IKEA.
Went to the Swedish store today to pick up a few bits I’d ordered online. Here it’s not really a shop at all, just a place to collect goods sent from Mallorca, and a tiny showroom across the range. This picture shows three quarters of that space.
I used to go back to the homeland for visits 2-3 times a year before it transformed into Brexsh*t plague island, and although the highlights were seeing family and friends and the latest wonders to be seen in Liverpool and other points north, another must-do was the Ikea Experience. Lots of happy memories there of when the kids were little and could be entertained in the kids section and stuffed with meatballs in the restaurant. Later on, a 20-something younger daughter taking me on a perilous wheelchair ride through the aisles and taking a nap in a big metal bin full of pillows. More recently, going there with elder daughter to enjoy tea and cakes in the semi-hidden upstairs cafe. I remember getting crockery and pans there for firstborn when he left to go to university, and again for secondborn because she wanted new things rather than his castoffs.

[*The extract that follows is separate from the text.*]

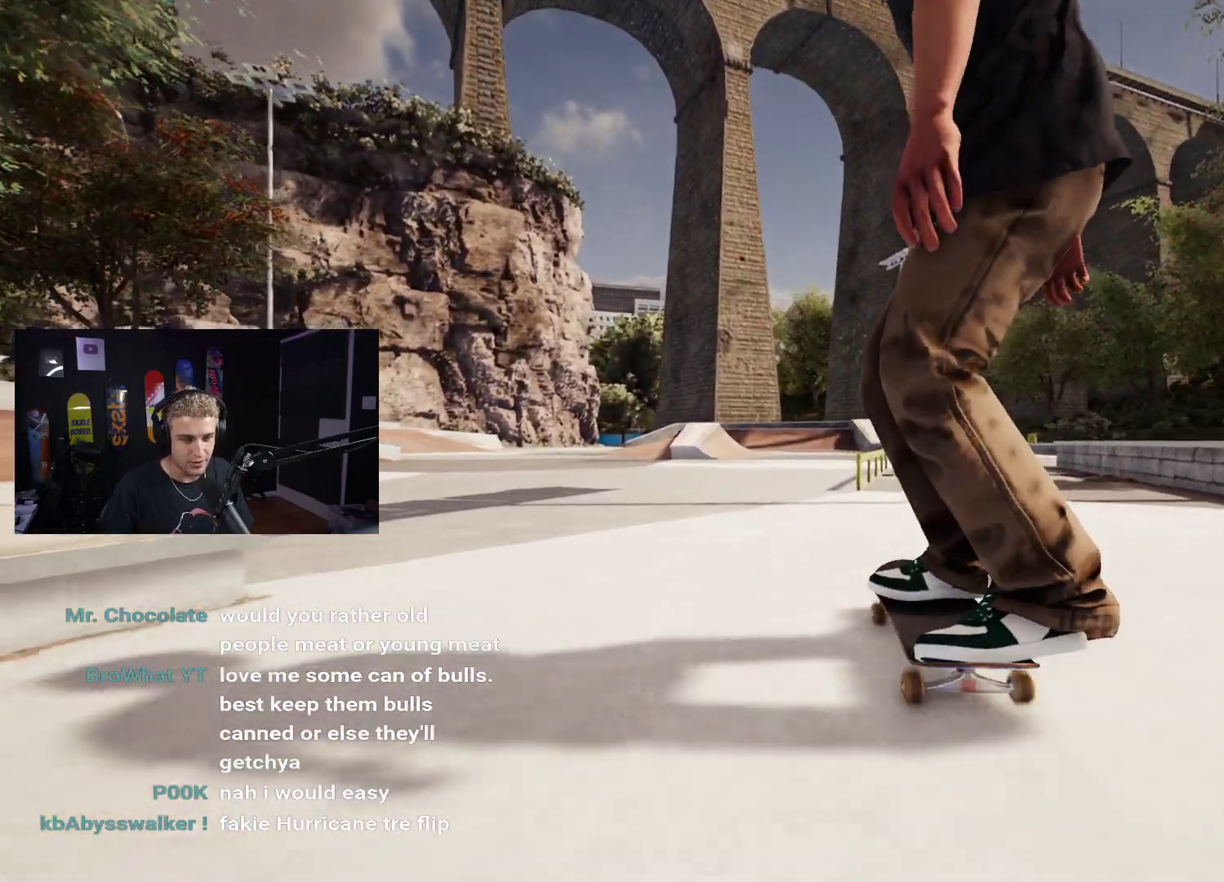
{"buttons": [], "left_stick": "center", "right_stick": "up", "events": [[50, "R2", "down"], [150, "R2", "up"]]}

I ought to be more like her. Going alone was also an indulgent treat; taking as long as I liked to people watch, amass a trolley full of impulse buys (who can resist the Plant of the Week, scented tealights, arty bric-a-brac, synthetic flowers and yet more picture frames?). The people-watching, while avoiding the noisy undiscipled kids, could be bittersweet. I’d see a young couple planning how to furnish their first house together, and feel a frisson of envy as I’d never been in a position to do that, each house we lived in providing some left-behind furniture which though not great, was too good to throw out when money was tight. Even today I’m living with previous occupants’ leftovers, although part of my order today was some new handles for the kitchen cupboards, a small gesture to try to make them mine. I felt a bit distressed about throwing away the previous perfectly good handles, but have resolved that by deciding to take them to a charity shop. Most of my problem stems from growing up at a time when frugality was the norm, and necessary. Nothing was ever wasted or just thrown away. Mum made our clothes and would mend, alter or repurpose them into something else, finally ending up in rag rugs which she made on a canvas frame.
Here ends the trip down memory lane, triggered by something as mundane as being in a shop which ought by rights, but doesn’t, sell ice cream and hot dogs by the exit.